2D Tracking inside 3dsmax

Who remembers the 3d tracker put in back in version 4? Did you ever try to use it? Did it work? probably not. I think I got it to work once, but the problem was that you had to know all the measurements of the set, and even when you did, the results were sketchy.  When I finally saw Boujou track for the first time, I almost shit my pants.  And of coruse, i never tried to use the max 3d tracker again.

So the max 3d tracker is not exactly a tool you'd use right?  Some of you probably didn't even know it was there.  However, is hides a very cool little tool that you might find useful.  2d tracking. To make 3D tracking possible, you have to track points in 2D first.  That's the part of the tracker that can still be useful today.  Every once in a while you need to track something in a plate where a full 3d track is either not needed, or not wanted.  

A Simple Example

 

 

I grabbed a cheap camera and took a shaky shot of the lights above me for this example.  

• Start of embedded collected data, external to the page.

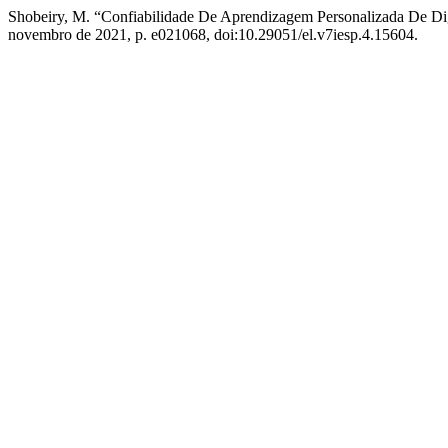
Shobeiry, M. “Confiabilidade De Aprendizagem Personalizada De 
novembro de 2021, p. e021068, doi:10.29051/el.v7iesp.4.15604.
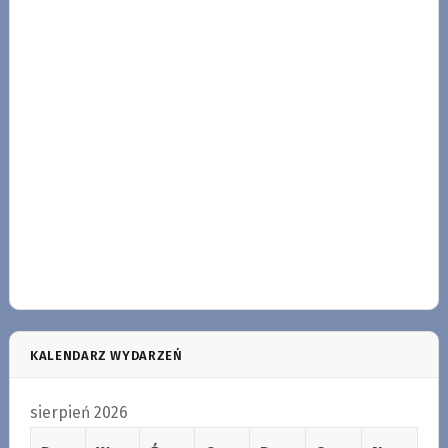
KALENDARZ WYDARZEŃ
sierpień 2026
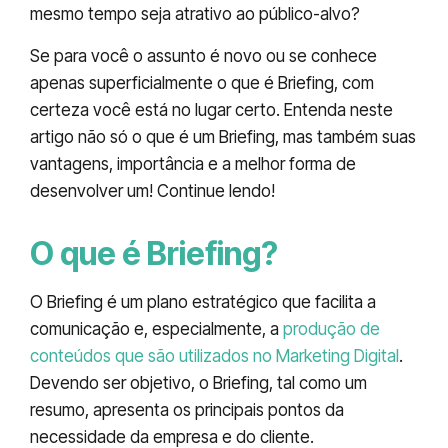
mesmo tempo seja atrativo ao público-alvo?
Se para você o assunto é novo ou se conhece
apenas superficialmente o que é Briefing, com
certeza você está no lugar certo. Entenda neste
artigo não só o que é um Briefing, mas também suas
vantagens, importância e a melhor forma de
desenvolver um! Continue lendo!
O que é Briefing?
O Briefing é um plano estratégico que facilita a
comunicação e, especialmente, a
produção de
conteúdos que são utilizados no Marketing Digital
.
Devendo ser objetivo, o Briefing, tal como um
resumo, apresenta os principais pontos da
necessidade da empresa e do cliente.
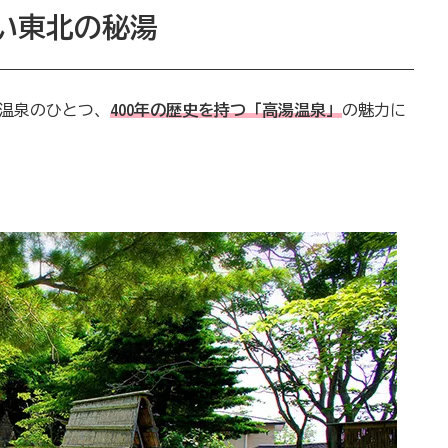
い東北の秘湯
温泉のひとつ、
400年の歴史を持つ「高湯温泉」
の魅力に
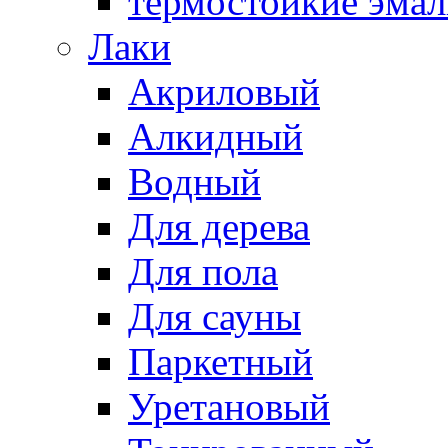
термостойкие эма
Лаки
Акриловый
Алкидный
Водный
Для дерева
Для пола
Для сауны
Паркетный
Уретановый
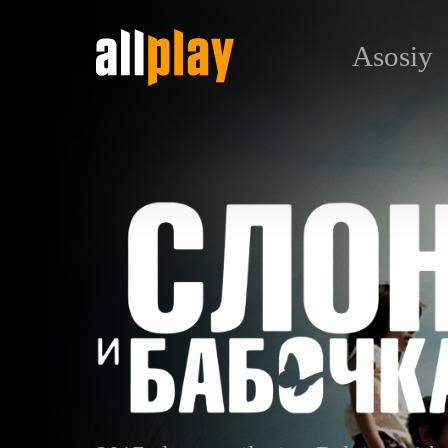
Asosiy
Слон и бабочка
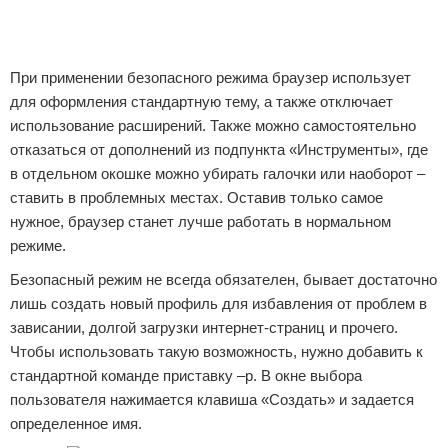
При применении безопасного режима браузер использует
для оформления стандартную тему, а также отключает
использование расширений. Также можно самостоятельно
отказаться от дополнений из подпункта «Инструменты», где
в отдельном окошке можно убирать галочки или наоборот –
ставить в проблемных местах. Оставив только самое
нужное, браузер станет лучше работать в нормальном
режиме.
Безопасный режим не всегда обязателен, бывает достаточно
лишь создать новый профиль для избавления от проблем в
зависании, долгой загрузки интернет-страниц и прочего.
Чтобы использовать такую возможность, нужно добавить к
стандартной команде приставку –p. В окне выбора
пользователя нажимается клавиша «Создать» и задается
определенное имя.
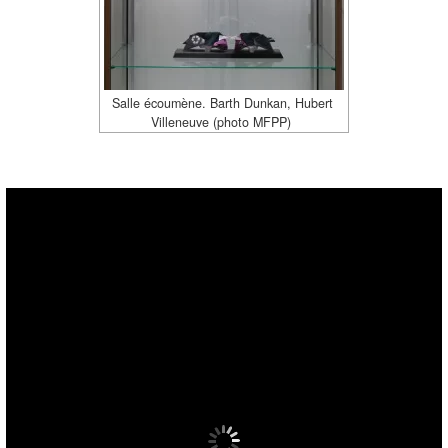
Salle écoumène. Barth Dunkan, Hubert
Villeneuve (photo MFPP)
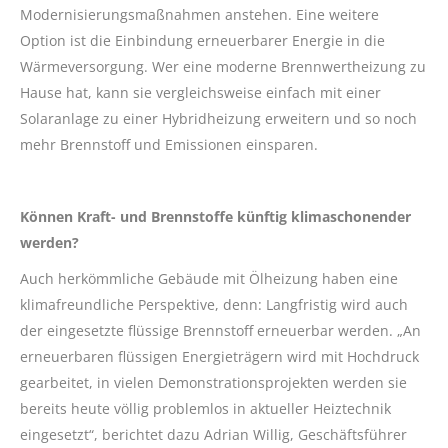
Modernisierungsmaßnahmen anstehen. Eine weitere
Option ist die Einbindung erneuerbarer Energie in die
Wärmeversorgung. Wer eine moderne Brennwertheizung zu
Hause hat, kann sie vergleichsweise einfach mit einer
Solaranlage zu einer Hybridheizung erweitern und so noch
mehr Brennstoff und Emissionen einsparen.
Können Kraft- und Brennstoffe künftig klimaschonender
werden?
Auch herkömmliche Gebäude mit Ölheizung haben eine
klimafreundliche Perspektive, denn: Langfristig wird auch
der eingesetzte flüssige Brennstoff erneuerbar werden. „An
erneuerbaren flüssigen Energieträgern wird mit Hochdruck
gearbeitet, in vielen Demonstrationsprojekten werden sie
bereits heute völlig problemlos in aktueller Heiztechnik
eingesetzt“, berichtet dazu Adrian Willig, Geschäftsführer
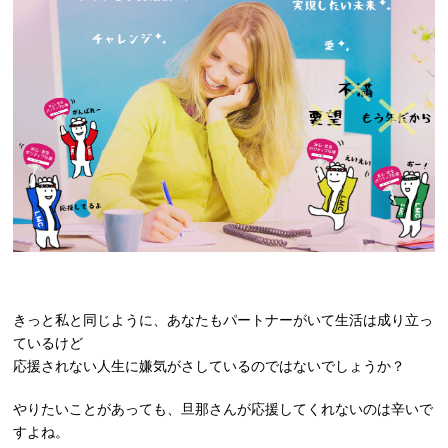
きっと私と同じように、あなたもパートナーがいて生活は成り立っ
ているけど
応援されない人生に嫌気がさしているのではないでしょうか？
やりたいことがあっても、旦那さんが応援してくれないのは辛いで
すよね。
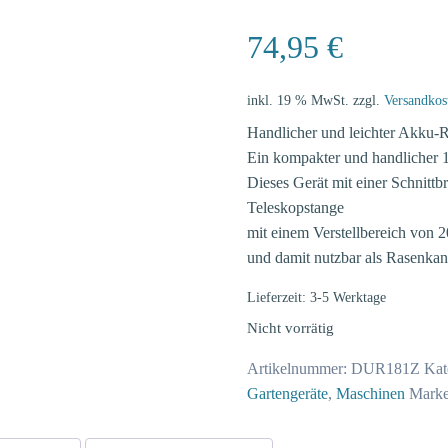
74,95
€
inkl. 19 % MwSt.
zzgl.
Versandkos
Handlicher und leichter Akku-
Ein kompakter und handlicher 
Dieses Gerät mit einer Schnittbr
Teleskopstange
mit einem Verstellbereich von 
und damit nutzbar als Rasenkan
Lieferzeit: 3-5 Werktage
Nicht vorrätig
Artikelnummer:
DUR181Z
Kat
Gartengeräte
,
Maschinen
Mark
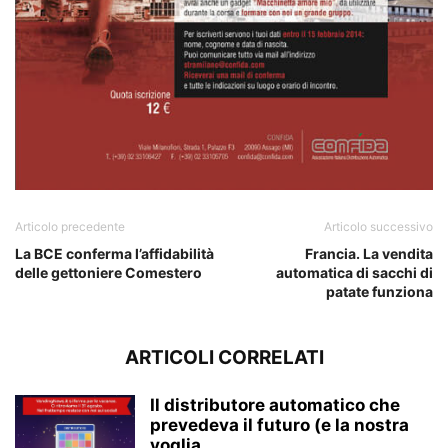
Articolo precedente
Articolo successivo
La BCE conferma l’affidabilità
Francia. La vendita
delle gettoniere Comestero
automatica di sacchi di
patate funziona
ARTICOLI CORRELATI
Il distributore automatico che
prevedeva il futuro (e la nostra
voglia...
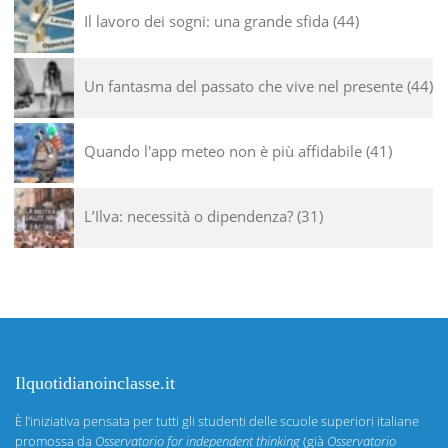
Il lavoro dei sogni: una grande sfida
44
Un fantasma del passato che vive nel presente
44
Quando l'app meteo non è più affidabile
41
L’Ilva: necessità o dipendenza?
31
Ilquotidianoinclasse.it
È l’iniziativa pensata per tutti gli studenti delle scuole superiori italiane
promossa da
Osservatorio for independent thinking
(già
Osservatorio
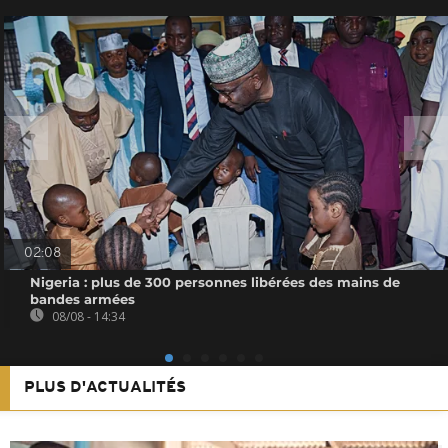
02:08
Nigeria : plus de 300 personnes libérées des mains de
bandes armées
08/08 - 14:34
PLUS D'ACTUALITÉS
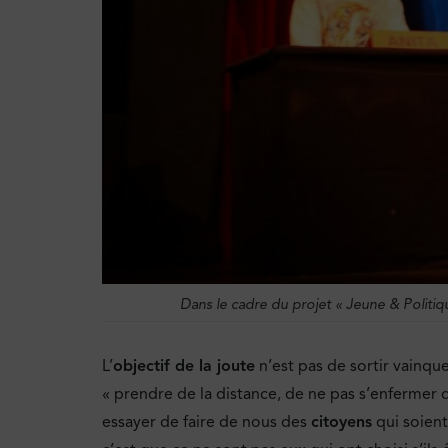
Dans le cadre du projet « Jeune & Politiqu
L’
objectif de la joute
n’est pas de sortir vainque
« prendre de la distance, de ne pas s’enfermer 
essayer de faire de nous des
citoyens
qui soient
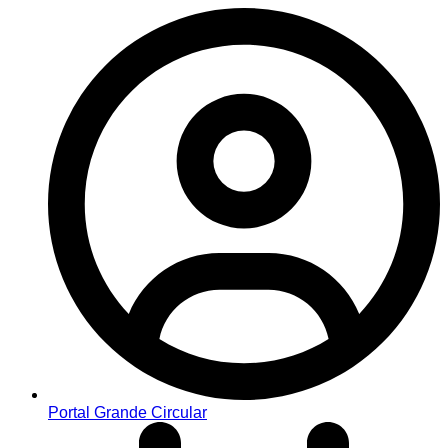
Portal Grande Circular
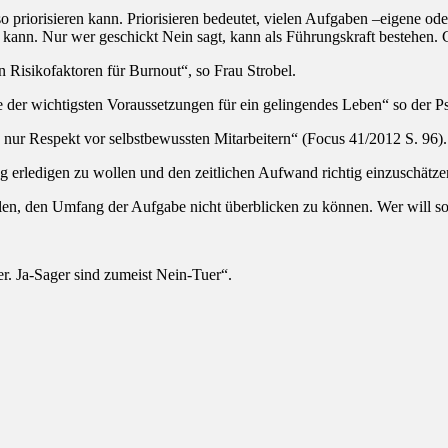
priorisieren kann. Priorisieren bedeutet, vielen Aufgaben –eigene od
ann. Nur wer geschickt Nein sagt, kann als Führungskraft bestehen. Gle
en Risikofaktoren für Burnout“, so Frau Strobel.
ne der wichtigsten Voraussetzungen für ein gelingendes Leben“ so der 
n nur Respekt vor selbstbewussten Mitarbeitern“ (Focus 41/2012 S. 96).
g erledigen zu wollen und den zeitlichen Aufwand richtig einzuschätze
eilen, den Umfang der Aufgabe nicht überblicken zu können. Wer will so
r. Ja-Sager sind zumeist Nein-Tuer“.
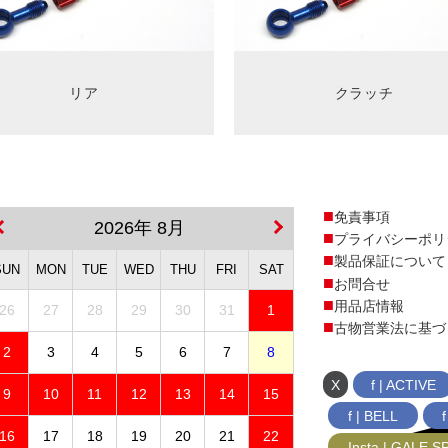
リア
クラッチ
免責事項
2026年 8月
プライバシーポリ
製品保証について
SUN
MON
TUE
WED
THU
FRI
SAT
お問合せ
用品店情報
26
27
28
29
30
31
1
古物営業法に基づ
2
3
4
5
6
7
8
X
f | ACTIVE
9
10
11
12
13
14
15
f | BELL
16
17
18
19
20
21
22
Insta | GALE 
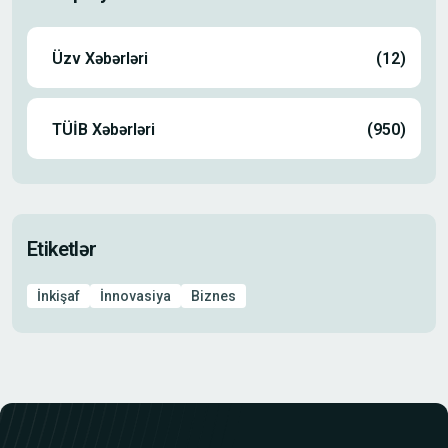
Üzv Xəbərləri
(12)
TÜİB Xəbərləri
(950)
Etiketlər
İnkişaf
İnnovasiya
Biznes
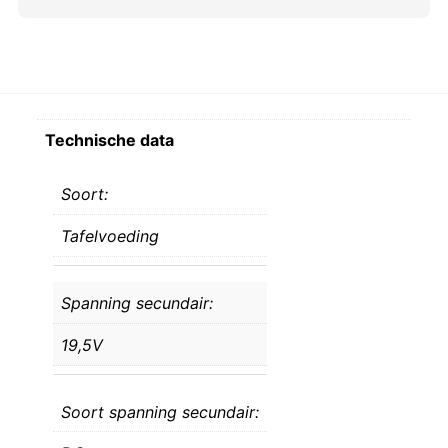
Technische data
Soort:
Tafelvoeding
Spanning secundair:
19,5V
Soort spanning secundair:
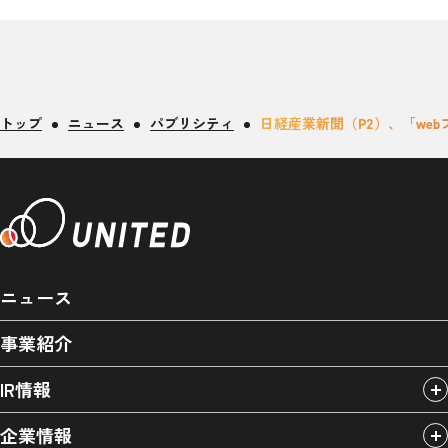
トップ
ニュース
パブリシティ
日経産業新聞（P2）、「we
ニュース
事業紹介
IR情報
企業情報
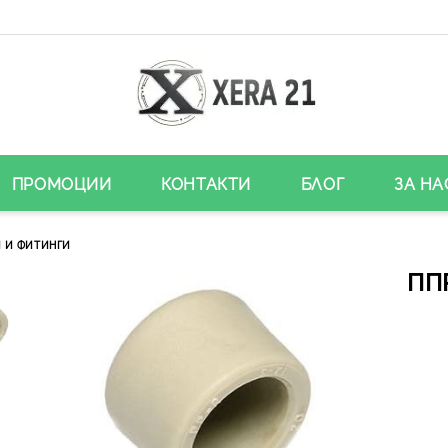
ПРОМОЦИИ
КОНТАКТИ
БЛОГ
ЗА НА
 И ФИТИНГИ
ПП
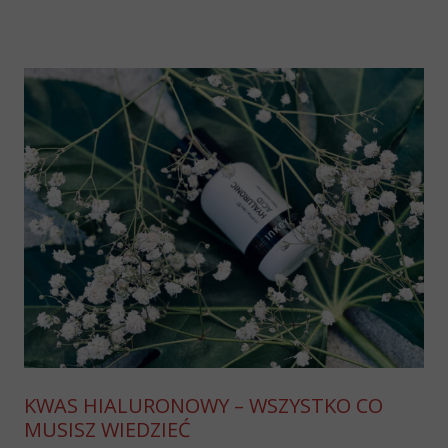
KWAS HIALURONOWY – WSZYSTKO CO
MUSISZ WIEDZIEĆ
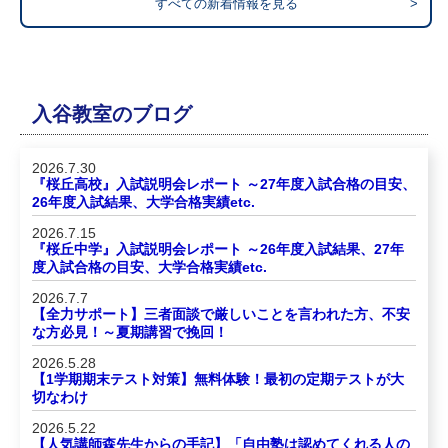
すべての新着情報を見る
>
入谷教室のブログ
2026.7.30
『桜丘高校』入試説明会レポート ～27年度入試合格の目安、
26年度入試結果、大学合格実績etc.
2026.7.15
『桜丘中学』入試説明会レポート ～26年度入試結果、27年
度入試合格の目安、大学合格実績etc.
2026.7.7
【全力サポート】三者面談で厳しいことを言われた方、不安
な方必見！～夏期講習で挽回！
2026.5.28
【1学期期末テスト対策】無料体験！最初の定期テストが大
切なわけ
2026.5.22
【人気講師森先生からの手記】「自由塾は認めてくれる人の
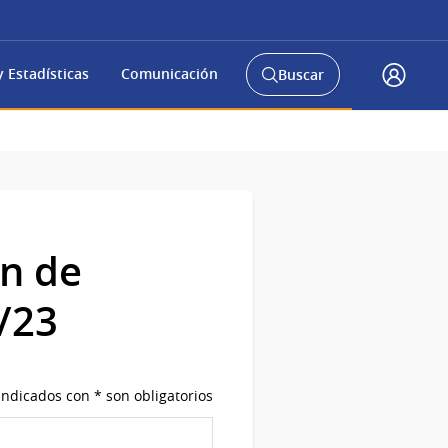
 Estadísticas
Comunicación
Buscar
Abrir
Acceso
buscador
Gub.u
y
ón de
/23
ndicados con * son obligatorios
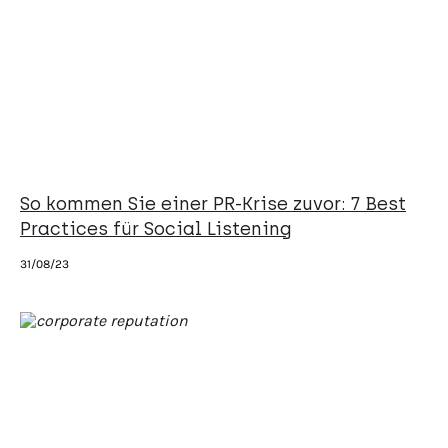
So kommen Sie einer PR-Krise zuvor: 7 Best
Practices für Social Listening
31/08/23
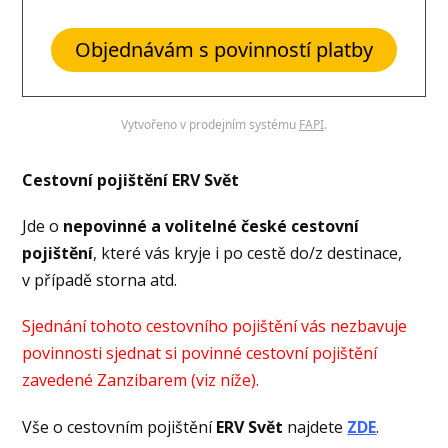
Objednávám s povinností platby
Vytvořeno v prodejním systému
FAPI
.
Cestovní pojištění ERV Svět
Jde o
nepovinné a volitelné české cestovní
pojištění
, které vás kryje i po cestě do/z destinace,
v případě storna atd.
Sjednání tohoto cestovního pojištění vás nezbavuje
povinnosti sjednat si povinné cestovní pojištění
zavedené Zanzibarem (viz níže).
Vše o cestovním pojištění
ERV Svět
najdete
ZDE
.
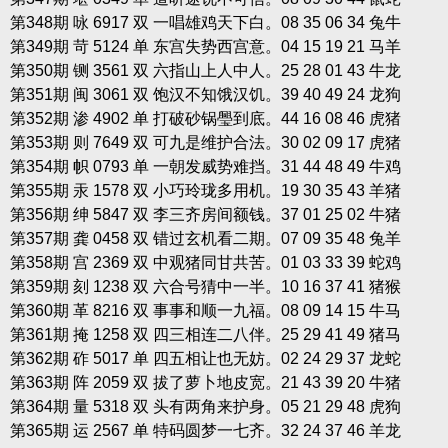
第348期 咏 6917 双 一唱雄鸡天下白。08 35 06 34 兔牛
第349期 苛 5124 单 东宫失势西宫意。04 15 19 21 马羊
第350期 铡 3561 双 六指山上人中人。25 28 01 43 牛龙
第351期 闽 3061 双 饱汉不知饿汉饥。39 40 49 24 龙狗
第352期 渗 4902 单 打破砂锅璺到底。44 16 08 46 虎猪
第353期 则 7649 双 可九是维护合法。30 02 09 17 虎猪
第354期 帜 0793 单 一朝发威势难挡。31 44 48 49 牛鸡
第355期 汞 1578 双 小巧玲珑多用机。19 30 35 43 羊猪
第356期 绅 5847 双 李三齐房间额钱。37 01 25 02 牛猪
第357期 龚 0458 双 错过玄机看二期。07 09 35 48 兔羊
第358期 宫 2369 双 中观猪同甘共苦。01 03 33 39 蛇鸡
第359期 刻 1238 双 六合号猜中一半。10 16 37 41 猪猴
第360期 革 8216 双 事事和顺一九福。08 09 14 15 牛马
第361期 掩 1258 双 四三相连二八伴。25 29 41 49 猪马
第362期 砟 5017 单 四五相让也无妨。02 24 29 37 龙蛇
第363期 阵 2059 双 拔了萝卜地皮宽。21 43 39 20 牛猪
第364期 量 5318 双 头有两角来护身。05 21 29 48 虎狗
第365期 运 2567 单 特码圆梦一七齐。32 24 37 46 羊龙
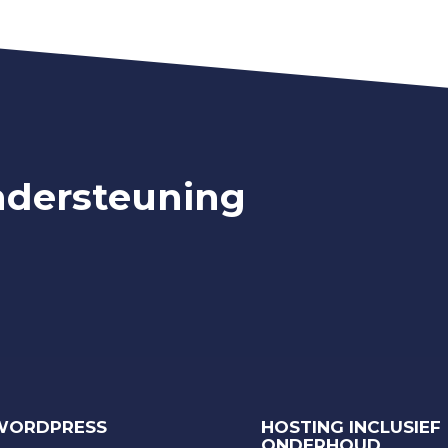
ndersteuning
WORDPRESS
HOSTING INCLUSIEF
ONDERHOUD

Lets say we want to pin a lens flare or a some 3D object to these lights.  Now of course, you could do this in a  composite program, but if the track moves across the screen enough, you would see the sides of the 3d object in 3d as opposed to 2d where your just tracking a picture. So, 2d tracking in 3d CAN be useful.  (It's up to you to figure out what to do with the info I'm spitting out.)

 

 

 

2D Tracking

 

Load up the movie in your background.  Either as a viewport background, or an an environment background.  Line up a quick camera and place a point helper where the one of the lights are.

 

Now, open up the utilities tab of the command panel and click "More..." and choose the Camera Tracker. First thing to do is load up your movie.  It can be a quicktime that max can read or an ifl sequence.  A window with your movie should come up.  next, go to the Motion Trackers rollout and click "New Tracker".  Drag that tracker over the light and center it up.  

Once it's where you want it, go to the Movie Stepper rollout and turn on the Feature Tracking button. (It'll turn red)  If you have a simple plate like mine, you can press the ">>" button and track right through to the end of a shot.  Better yet, press the ">10" button to step 10 frames at a time.  If the tracker gets lost, find the frame where it gets lost, and drag it back to where you want.  Then start stepping through again.  When your finished, you should see the motion as a line in the movie window.

 Object Pinning

OK, we're almost home. Once the track is where you want it, Scroll down past all the 3d tracking crap until you see the Object Pinning rollout.  Choose your tracker, and pick your object to pin to the motion. (The point helper I had you make.) Also, you can now choose if you want to pin in screen space, or in grid space, and weather it's absolute, or relative to it's starting position.  I used screen and absolute.  Press the "Pin" button and you should see the helper moving around to match the point in space.

 Here's a preview of the final results. 

 

  So... 3d tracking in max... I don't think so, but 2D tracking in max? Hell yea.